When I decrease the number of threads < 6464400 it worked, Finally I solved it using a grid step kernel.

I’d like to now whether or not there is any limitation for the number of threads capable of executing square root operation (or any other similar operation ) ?

As far as I know each CUDA SM has only four square root ALU units, which means that operation like this shall introduce a traffic jam but not failed operation.

Any suggestions , Ideas , People who experience the same problem

Help would be very appreciated


(1) Check the status of all CUDA API calls and all kernel launches rigorously. Ensure that your kernel launch checks capture all possible errors [e.g. code below)
(2) Run your application under cuda-memcheck.
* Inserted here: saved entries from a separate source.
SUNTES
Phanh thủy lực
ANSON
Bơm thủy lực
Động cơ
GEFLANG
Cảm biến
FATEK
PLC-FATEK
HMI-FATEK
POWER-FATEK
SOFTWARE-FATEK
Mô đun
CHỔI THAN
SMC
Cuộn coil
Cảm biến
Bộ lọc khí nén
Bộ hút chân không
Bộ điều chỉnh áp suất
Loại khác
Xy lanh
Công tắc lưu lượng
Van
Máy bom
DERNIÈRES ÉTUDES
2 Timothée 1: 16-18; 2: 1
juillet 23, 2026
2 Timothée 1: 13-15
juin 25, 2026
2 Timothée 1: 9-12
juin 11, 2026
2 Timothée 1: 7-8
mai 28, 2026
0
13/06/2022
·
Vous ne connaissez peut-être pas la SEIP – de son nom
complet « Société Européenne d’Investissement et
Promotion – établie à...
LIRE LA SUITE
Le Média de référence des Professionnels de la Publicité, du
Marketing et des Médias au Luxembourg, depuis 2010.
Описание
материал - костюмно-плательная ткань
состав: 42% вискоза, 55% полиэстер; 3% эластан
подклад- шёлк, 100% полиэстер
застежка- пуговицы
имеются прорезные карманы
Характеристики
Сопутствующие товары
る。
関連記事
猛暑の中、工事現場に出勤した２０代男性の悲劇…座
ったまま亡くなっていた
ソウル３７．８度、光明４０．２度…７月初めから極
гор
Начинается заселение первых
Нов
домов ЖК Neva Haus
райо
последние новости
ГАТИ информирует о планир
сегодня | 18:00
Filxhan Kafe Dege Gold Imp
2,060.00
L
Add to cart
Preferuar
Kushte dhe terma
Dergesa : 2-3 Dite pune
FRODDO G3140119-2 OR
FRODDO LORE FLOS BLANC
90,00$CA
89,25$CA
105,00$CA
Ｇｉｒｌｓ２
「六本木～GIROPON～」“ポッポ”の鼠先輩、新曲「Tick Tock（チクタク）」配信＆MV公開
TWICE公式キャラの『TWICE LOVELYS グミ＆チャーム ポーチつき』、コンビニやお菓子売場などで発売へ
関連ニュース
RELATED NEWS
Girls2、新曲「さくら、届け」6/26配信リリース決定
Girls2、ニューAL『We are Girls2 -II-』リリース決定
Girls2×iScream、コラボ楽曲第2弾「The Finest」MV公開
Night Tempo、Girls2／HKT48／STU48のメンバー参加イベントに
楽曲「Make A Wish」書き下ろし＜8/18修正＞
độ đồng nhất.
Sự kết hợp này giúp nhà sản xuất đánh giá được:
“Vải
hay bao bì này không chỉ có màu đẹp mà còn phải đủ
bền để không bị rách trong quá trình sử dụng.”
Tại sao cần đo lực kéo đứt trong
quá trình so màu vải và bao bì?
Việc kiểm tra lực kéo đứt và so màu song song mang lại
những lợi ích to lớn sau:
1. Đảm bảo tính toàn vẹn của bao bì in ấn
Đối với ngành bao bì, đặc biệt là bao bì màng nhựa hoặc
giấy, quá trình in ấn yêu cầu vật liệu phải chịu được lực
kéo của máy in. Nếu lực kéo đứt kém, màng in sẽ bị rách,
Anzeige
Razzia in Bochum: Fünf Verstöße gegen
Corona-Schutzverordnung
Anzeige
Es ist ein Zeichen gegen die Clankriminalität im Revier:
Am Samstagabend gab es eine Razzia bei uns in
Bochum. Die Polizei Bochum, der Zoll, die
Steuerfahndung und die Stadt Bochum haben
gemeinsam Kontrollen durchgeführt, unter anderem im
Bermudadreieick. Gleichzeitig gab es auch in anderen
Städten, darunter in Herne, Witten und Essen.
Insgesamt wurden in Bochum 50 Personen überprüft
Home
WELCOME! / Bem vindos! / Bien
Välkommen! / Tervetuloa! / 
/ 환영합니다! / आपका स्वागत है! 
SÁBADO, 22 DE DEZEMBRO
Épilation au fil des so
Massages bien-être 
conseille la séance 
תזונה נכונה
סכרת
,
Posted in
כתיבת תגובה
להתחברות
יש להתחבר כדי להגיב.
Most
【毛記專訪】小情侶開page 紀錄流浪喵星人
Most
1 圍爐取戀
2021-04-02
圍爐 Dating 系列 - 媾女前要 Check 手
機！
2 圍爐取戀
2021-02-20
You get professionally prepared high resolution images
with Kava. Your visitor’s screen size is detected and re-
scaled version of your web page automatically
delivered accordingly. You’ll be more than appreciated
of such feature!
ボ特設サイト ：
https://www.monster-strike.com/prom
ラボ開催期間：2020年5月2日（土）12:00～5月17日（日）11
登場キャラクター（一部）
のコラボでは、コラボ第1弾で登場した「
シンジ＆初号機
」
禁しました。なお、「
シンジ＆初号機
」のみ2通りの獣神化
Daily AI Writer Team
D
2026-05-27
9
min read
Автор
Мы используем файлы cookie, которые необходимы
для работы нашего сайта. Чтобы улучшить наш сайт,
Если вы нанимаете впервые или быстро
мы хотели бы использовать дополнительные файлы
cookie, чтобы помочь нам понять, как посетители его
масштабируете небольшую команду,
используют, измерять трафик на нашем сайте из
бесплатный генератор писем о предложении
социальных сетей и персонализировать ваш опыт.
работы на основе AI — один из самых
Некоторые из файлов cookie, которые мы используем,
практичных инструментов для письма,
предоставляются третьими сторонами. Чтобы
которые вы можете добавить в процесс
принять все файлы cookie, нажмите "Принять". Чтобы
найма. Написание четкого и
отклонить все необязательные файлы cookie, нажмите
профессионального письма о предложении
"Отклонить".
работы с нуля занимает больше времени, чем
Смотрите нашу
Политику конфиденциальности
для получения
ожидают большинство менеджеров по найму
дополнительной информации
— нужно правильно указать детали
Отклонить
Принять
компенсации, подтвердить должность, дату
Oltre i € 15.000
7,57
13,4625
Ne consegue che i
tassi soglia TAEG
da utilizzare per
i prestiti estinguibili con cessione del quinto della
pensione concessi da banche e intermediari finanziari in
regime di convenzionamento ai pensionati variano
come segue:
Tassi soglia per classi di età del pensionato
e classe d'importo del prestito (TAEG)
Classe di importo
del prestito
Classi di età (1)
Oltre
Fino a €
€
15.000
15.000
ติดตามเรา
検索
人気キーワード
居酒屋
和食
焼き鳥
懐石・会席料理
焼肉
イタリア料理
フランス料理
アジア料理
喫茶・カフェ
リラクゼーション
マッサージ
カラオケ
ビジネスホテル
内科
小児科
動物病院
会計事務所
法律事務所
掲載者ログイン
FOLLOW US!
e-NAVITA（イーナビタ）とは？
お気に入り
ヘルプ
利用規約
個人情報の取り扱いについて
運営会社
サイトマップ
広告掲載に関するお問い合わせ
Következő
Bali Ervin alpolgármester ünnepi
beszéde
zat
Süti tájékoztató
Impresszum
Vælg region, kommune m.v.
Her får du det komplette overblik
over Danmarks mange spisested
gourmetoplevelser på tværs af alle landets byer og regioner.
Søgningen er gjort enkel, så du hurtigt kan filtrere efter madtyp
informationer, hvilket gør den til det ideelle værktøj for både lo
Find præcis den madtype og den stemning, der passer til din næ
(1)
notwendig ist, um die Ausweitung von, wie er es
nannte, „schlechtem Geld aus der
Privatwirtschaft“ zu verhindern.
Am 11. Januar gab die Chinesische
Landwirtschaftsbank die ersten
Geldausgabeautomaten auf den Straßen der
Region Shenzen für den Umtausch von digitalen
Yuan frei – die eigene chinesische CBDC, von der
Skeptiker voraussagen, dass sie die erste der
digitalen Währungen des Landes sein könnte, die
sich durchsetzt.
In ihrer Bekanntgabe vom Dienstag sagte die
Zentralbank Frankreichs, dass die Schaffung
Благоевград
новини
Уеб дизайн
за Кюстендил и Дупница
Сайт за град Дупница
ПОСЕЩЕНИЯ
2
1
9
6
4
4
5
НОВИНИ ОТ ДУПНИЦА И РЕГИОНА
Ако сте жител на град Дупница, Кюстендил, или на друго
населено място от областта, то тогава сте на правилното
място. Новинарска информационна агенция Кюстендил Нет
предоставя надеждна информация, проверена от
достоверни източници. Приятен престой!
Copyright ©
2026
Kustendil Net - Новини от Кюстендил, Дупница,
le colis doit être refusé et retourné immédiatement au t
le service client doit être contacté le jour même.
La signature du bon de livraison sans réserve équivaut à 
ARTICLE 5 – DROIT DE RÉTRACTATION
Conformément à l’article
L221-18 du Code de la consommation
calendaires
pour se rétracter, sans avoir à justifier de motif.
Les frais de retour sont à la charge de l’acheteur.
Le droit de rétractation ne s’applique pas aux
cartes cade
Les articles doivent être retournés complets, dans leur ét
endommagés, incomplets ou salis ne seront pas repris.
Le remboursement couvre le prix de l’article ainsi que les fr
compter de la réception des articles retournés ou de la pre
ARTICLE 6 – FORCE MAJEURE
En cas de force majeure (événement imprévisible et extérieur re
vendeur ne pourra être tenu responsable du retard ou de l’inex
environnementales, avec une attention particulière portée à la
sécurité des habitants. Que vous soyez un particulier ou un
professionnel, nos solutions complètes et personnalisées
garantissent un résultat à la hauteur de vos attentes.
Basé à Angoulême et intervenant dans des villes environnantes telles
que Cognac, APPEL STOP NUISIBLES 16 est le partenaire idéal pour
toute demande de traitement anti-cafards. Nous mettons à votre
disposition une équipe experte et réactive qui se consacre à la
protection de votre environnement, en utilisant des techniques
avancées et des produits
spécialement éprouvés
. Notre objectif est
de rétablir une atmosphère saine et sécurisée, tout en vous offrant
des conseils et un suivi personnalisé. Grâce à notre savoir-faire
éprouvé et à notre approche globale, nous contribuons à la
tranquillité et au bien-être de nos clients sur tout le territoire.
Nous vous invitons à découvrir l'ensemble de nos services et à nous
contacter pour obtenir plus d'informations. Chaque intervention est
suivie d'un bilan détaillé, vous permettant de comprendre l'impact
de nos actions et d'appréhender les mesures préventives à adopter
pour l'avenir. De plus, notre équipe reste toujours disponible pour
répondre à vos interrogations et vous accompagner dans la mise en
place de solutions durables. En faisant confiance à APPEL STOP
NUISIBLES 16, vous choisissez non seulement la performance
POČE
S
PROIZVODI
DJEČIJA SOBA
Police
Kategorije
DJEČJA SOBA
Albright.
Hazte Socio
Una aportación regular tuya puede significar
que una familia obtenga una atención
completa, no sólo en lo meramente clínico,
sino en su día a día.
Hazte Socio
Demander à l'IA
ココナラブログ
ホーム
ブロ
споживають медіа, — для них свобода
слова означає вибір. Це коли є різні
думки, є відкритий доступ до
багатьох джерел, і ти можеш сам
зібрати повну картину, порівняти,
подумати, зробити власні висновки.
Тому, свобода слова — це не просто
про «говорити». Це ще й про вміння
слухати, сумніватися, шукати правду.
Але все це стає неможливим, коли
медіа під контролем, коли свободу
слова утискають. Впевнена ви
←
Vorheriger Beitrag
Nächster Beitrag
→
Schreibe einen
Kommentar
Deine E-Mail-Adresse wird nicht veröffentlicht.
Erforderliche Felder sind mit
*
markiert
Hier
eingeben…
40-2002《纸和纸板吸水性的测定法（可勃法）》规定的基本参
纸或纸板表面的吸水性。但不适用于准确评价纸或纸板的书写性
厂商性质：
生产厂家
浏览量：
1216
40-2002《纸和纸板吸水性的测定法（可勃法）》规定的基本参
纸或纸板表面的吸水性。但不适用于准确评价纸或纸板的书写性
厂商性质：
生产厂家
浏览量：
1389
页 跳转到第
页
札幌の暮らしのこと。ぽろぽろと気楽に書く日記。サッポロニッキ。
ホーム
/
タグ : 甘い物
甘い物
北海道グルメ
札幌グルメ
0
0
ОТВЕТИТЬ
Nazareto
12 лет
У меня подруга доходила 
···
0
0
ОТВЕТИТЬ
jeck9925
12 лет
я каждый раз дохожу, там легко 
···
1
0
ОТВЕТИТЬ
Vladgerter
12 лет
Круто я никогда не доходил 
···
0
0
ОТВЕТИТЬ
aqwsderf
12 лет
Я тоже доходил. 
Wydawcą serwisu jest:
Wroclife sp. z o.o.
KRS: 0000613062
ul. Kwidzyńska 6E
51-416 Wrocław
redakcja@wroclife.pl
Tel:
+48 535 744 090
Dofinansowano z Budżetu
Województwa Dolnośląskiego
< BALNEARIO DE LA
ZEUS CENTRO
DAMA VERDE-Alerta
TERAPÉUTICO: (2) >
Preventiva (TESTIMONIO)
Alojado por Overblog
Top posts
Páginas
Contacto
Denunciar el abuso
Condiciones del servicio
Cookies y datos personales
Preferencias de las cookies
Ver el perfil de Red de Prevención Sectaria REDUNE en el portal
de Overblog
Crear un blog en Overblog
Also try the race check tool of cuda-memcheck.

// Macro to catch CUDA errors in kernel launches
#define CHECK_LAUNCH_ERROR()                                          \
do {                                                                  \
    /* Check synchronous errors, i.e. pre-launch */                   \
    cudaError_t err = cudaGetLastError();                             \
    if (cudaSuccess != err) {                                         \
        fprintf (stderr, "Cuda error in file '%s' in line %i : %s.\n",\
                 __FILE__, __LINE__, cudaGetErrorString(err) );       \
        exit(EXIT_FAILURE);                                           \
    }                                                                 \
    /* Check asynchronous errors, i.e. kernel failed (ULF) */         \
    err = cudaThreadSynchronize();                                    \
    if (cudaSuccess != err) {                                         \
        fprintf (stderr, "Cuda error in file '%s' in line %i : %s.\n",\
                 __FILE__, __LINE__, cudaGetErrorString( err) );      \
        exit(EXIT_FAILURE);                                           \
    }                                                                 \
} while (0)